=== Given records ===

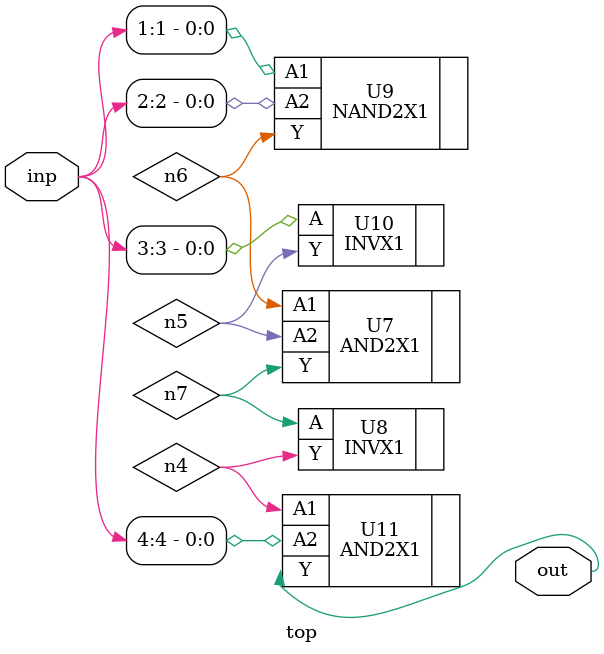
<source format=sv>


module top ( inp, out );
  input [4:0] inp;
  output out;
  wire   n4, n5, n6, n7;

  AND2X1 U7 ( .A1(n6), .A2(n5), .Y(n7) );
  INVX1 U8 ( .A(n7), .Y(n4) );
  NAND2X1 U9 ( .A1(inp[1]), .A2(inp[2]), .Y(n6) );
  INVX1 U10 ( .A(inp[3]), .Y(n5) );
  AND2X1 U11 ( .A1(n4), .A2(inp[4]), .Y(out) );
endmodule


</source>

===

Output, and output only, the lines from the one containing "INVX1 U10 ( .A(inp[3]), .Y(n5) );" through the last line of the data above.

◆ Problem solution:
  INVX1 U10 ( .A(inp[3]), .Y(n5) );
  AND2X1 U11 ( .A1(n4), .A2(inp[4]), .Y(out) );
endmodule


</source>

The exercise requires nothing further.